PAGE TEXT –
One More Time is a 1970 American comedy film directed by Jerry Lewis and starring Sammy Davis Jr. and Peter Lawford. It was filmed in 1969 and released in May, 1970 by United Artists. It is a sequel to the 1968 film Salt and Pepper.

Plot
Chris Pepper and Charlie Salt lose their nightclub and turn to Pepper's aristocratic twin brother for help. He refuses to help them, and is then found murdered. Pepper assumes his identity, and soon discovers that he was a diamond smuggler, and was murdered by his accomplices. Salt and Pepper band together to put the criminals behind bars.

Cast
Sammy Davis Jr. as Charles Salt
Peter Lawford as Christopher Pepper / Lord Sydney Pepper
Maggie Wright as Miss Tomkins
Ester Anderson as Billie
John Wood as Figg
Dudley Sutton as Wilson
Percy Herbert as Mander
Anthony Nicholls as Candler
Allan Cuthbertson as Belton
Edward Evans as Gordon
Leslie Sands as Inspector Glock
Glyn Owen as Dennis
Peter Cushing as Baron Frankenstein
Christopher Lee as The Vampire
Jerry Lewis as Bandleader (voice)

Data entries:

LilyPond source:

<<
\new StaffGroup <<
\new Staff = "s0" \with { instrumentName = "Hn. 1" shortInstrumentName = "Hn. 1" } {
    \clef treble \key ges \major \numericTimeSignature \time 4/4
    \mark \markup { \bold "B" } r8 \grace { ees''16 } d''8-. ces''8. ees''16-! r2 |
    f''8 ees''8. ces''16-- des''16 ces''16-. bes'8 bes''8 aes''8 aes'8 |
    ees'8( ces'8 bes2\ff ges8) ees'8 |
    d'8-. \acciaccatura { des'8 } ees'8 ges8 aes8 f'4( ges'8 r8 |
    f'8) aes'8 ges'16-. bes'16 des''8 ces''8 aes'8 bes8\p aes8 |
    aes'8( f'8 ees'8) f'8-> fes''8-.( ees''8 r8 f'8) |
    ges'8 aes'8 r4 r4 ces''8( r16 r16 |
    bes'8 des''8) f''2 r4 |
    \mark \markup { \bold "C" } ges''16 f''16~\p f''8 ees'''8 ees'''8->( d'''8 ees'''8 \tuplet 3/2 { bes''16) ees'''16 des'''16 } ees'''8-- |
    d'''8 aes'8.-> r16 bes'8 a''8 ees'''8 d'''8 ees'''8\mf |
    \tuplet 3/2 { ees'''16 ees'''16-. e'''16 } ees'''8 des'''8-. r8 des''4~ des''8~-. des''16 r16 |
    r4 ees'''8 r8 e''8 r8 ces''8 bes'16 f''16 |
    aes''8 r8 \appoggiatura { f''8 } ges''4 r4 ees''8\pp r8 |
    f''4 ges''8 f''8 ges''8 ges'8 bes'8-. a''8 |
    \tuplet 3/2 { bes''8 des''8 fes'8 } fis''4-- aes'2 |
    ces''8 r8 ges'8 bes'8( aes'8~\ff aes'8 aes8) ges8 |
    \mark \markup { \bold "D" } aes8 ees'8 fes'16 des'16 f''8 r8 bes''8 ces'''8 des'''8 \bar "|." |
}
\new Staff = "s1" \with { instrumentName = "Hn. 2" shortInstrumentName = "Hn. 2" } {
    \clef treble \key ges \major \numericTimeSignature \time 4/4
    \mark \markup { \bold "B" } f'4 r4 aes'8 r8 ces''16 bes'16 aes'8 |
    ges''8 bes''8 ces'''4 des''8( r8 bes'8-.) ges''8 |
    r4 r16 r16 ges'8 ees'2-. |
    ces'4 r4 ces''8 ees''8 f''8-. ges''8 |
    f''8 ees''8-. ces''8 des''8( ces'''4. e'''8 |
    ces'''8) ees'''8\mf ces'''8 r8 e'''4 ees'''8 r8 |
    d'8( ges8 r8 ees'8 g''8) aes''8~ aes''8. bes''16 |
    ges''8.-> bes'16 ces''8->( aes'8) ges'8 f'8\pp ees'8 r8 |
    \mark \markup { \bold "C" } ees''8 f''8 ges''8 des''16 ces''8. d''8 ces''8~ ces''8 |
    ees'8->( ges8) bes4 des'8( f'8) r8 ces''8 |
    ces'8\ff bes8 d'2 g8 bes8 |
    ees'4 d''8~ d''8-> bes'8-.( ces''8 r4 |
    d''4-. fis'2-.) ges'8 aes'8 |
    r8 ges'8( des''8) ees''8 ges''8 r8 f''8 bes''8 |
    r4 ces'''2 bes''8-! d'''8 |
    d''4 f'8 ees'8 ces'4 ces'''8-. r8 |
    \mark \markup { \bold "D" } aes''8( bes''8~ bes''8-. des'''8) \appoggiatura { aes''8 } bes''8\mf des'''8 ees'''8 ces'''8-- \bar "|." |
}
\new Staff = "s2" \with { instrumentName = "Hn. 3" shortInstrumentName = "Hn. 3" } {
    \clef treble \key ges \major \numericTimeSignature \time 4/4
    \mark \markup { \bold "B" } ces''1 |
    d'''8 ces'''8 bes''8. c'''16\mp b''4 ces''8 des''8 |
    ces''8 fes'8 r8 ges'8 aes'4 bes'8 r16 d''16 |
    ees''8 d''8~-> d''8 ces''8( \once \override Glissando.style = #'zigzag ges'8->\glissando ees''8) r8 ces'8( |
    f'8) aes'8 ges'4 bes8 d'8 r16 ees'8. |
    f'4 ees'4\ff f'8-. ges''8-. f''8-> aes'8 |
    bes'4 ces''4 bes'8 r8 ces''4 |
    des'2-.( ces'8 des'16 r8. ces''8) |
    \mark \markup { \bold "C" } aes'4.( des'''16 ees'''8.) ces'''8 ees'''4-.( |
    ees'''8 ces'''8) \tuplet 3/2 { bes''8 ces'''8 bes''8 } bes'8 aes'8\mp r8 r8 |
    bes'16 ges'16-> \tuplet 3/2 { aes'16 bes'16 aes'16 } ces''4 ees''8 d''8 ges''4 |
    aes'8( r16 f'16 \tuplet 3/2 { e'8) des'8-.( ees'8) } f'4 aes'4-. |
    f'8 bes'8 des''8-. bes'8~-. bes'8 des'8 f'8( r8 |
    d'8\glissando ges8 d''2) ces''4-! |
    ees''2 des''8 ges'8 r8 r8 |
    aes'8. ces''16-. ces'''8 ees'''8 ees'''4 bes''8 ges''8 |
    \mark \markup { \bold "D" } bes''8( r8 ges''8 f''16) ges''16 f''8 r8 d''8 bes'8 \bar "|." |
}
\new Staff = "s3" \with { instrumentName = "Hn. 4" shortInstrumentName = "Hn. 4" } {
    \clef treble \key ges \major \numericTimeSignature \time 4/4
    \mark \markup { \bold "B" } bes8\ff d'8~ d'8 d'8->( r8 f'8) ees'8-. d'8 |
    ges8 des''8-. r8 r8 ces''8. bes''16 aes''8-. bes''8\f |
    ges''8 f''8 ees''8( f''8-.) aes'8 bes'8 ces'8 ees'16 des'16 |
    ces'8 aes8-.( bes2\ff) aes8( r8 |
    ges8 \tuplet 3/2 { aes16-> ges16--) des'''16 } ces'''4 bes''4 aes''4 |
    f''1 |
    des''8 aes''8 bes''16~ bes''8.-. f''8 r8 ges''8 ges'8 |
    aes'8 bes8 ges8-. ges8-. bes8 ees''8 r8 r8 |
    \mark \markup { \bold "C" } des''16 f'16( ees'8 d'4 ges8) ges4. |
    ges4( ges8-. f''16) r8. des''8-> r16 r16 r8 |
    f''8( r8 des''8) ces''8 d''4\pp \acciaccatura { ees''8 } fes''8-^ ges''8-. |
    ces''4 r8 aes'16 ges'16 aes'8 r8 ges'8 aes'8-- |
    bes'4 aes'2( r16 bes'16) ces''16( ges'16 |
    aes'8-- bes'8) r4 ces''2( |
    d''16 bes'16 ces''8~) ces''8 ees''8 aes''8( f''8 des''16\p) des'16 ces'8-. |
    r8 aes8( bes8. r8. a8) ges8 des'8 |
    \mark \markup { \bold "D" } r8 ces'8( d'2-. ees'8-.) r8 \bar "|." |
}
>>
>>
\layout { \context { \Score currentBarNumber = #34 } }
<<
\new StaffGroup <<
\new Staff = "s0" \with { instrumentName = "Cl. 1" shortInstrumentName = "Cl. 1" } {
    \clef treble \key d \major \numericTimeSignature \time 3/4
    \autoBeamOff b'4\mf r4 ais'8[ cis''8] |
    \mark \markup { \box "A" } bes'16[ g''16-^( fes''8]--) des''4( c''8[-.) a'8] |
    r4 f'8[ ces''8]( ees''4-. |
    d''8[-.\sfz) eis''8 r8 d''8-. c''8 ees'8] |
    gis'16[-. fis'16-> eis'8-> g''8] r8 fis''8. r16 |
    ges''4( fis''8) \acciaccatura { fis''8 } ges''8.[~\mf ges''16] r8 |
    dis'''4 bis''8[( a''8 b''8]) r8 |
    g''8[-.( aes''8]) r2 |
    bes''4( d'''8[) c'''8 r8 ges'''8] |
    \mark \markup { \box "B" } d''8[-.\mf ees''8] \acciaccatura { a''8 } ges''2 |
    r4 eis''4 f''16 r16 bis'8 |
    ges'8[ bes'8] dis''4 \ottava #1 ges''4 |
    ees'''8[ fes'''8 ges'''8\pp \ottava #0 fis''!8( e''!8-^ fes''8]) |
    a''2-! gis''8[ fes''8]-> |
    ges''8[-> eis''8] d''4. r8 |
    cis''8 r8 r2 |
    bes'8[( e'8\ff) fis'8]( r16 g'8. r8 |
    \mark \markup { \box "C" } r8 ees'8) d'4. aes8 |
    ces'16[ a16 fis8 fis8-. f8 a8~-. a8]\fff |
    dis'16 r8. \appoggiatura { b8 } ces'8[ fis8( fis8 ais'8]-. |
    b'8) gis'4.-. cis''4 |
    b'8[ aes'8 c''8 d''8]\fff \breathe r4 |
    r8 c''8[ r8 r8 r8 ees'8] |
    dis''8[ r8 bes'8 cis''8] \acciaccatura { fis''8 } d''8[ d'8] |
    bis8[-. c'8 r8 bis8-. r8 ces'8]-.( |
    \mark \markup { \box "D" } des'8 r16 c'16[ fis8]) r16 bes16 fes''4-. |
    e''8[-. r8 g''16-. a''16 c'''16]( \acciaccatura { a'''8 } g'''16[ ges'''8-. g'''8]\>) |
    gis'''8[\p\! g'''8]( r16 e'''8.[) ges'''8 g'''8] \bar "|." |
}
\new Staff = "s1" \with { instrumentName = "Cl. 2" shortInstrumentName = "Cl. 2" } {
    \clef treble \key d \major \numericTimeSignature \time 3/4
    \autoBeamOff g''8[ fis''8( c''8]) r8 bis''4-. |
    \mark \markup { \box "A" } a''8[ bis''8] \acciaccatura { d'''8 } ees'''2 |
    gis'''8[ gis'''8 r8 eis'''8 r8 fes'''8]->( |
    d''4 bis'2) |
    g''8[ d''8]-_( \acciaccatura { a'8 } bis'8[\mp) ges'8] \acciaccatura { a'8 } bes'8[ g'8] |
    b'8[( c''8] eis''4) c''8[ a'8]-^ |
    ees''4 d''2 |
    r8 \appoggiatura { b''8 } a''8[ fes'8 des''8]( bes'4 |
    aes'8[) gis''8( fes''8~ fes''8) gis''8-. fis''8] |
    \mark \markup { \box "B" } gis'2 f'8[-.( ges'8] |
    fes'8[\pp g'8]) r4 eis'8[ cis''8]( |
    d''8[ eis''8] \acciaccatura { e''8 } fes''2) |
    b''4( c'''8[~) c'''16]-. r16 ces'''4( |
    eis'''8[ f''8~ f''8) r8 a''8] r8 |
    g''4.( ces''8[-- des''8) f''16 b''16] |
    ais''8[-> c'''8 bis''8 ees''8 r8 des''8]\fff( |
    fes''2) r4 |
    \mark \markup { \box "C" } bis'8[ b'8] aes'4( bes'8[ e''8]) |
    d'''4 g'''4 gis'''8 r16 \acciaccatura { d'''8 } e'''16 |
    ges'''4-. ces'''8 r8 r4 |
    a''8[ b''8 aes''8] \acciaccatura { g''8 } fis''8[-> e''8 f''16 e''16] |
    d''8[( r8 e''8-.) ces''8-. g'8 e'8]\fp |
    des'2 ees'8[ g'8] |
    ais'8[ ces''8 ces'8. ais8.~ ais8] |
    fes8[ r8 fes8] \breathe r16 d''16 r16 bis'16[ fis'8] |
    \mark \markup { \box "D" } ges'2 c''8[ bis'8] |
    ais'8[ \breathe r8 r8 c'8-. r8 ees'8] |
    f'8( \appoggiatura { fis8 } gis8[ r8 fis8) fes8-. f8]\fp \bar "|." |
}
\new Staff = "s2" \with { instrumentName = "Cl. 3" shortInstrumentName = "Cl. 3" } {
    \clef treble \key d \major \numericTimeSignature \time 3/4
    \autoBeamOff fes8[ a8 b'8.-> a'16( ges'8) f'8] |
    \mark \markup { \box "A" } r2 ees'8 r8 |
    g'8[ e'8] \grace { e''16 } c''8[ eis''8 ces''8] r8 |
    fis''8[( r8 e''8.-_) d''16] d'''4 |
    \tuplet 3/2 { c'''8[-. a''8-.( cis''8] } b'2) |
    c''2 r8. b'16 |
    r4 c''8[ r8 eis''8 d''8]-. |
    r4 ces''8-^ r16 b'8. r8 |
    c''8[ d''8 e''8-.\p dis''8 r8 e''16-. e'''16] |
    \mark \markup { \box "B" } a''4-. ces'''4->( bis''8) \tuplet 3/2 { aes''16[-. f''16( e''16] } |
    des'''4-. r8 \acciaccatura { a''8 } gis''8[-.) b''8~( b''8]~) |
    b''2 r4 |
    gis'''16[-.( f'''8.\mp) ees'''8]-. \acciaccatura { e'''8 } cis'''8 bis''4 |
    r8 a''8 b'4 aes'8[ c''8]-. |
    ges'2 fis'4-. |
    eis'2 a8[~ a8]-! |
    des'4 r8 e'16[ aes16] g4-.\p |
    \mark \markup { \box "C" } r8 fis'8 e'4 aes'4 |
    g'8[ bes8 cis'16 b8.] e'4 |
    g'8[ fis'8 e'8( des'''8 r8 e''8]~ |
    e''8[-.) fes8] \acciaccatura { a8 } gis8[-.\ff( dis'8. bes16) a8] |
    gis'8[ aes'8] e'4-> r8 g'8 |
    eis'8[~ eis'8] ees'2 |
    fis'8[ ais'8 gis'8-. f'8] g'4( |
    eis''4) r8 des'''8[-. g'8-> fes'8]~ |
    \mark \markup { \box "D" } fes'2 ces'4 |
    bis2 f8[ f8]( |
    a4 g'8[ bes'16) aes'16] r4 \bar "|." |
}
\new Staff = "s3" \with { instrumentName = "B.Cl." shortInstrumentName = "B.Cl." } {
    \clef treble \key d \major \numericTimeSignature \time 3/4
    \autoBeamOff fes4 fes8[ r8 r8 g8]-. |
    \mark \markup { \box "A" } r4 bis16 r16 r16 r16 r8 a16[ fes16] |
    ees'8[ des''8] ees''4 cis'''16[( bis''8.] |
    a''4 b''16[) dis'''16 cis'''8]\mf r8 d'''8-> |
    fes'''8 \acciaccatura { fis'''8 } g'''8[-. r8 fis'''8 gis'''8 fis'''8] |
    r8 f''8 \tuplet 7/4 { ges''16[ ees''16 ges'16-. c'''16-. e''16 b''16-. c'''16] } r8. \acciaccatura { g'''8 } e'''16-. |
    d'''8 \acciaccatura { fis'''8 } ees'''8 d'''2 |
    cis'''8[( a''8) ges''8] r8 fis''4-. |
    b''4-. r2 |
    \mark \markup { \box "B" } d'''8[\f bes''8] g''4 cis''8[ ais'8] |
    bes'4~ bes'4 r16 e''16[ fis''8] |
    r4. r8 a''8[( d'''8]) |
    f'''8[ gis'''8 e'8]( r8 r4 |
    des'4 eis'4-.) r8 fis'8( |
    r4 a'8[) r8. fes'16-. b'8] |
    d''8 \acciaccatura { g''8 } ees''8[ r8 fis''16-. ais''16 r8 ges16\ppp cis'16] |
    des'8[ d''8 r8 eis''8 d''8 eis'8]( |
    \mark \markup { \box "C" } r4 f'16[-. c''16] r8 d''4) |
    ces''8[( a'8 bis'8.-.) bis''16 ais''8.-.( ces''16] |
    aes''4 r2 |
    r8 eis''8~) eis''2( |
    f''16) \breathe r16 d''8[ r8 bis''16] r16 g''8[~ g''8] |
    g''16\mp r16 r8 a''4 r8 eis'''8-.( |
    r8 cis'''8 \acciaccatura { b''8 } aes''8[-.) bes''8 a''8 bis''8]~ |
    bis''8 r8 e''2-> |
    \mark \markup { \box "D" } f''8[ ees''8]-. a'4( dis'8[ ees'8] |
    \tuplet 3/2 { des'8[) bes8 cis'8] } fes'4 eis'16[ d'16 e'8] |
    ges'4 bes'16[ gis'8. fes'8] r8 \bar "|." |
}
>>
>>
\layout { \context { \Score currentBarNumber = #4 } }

REQUIRED TASK – Transcribe the text about the film One More Time in full, reproducing every line as it appears. The records were taken from a different source than the text.

WRITTEN SOLUTION –
One More Time is a 1970 American comedy film directed by Jerry Lewis and starring Sammy Davis Jr. and Peter Lawford. It was filmed in 1969 and released in May, 1970 by United Artists. It is a sequel to the 1968 film Salt and Pepper.

Plot
Chris Pepper and Charlie Salt lose their nightclub and turn to Pepper's aristocratic twin brother for help. He refuses to help them, and is then found murdered. Pepper assumes his identity, and soon discovers that he was a diamond smuggler, and was murdered by his accomplices. Salt and Pepper band together to put the criminals behind bars.

Cast
Sammy Davis Jr. as Charles Salt
Peter Lawford as Christopher Pepper / Lord Sydney Pepper
Maggie Wright as Miss Tomkins
Ester Anderson as Billie
John Wood as Figg
Dudley Sutton as Wilson
Percy Herbert as Mander
Anthony Nicholls as Candler
Allan Cuthbertson as Belton
Edward Evans as Gordon
Leslie Sands as Inspector Glock
Glyn Owen as Dennis
Peter Cushing as Baron Frankenstein
Christopher Lee as The Vampire
Jerry Lewis as Bandleader (voice)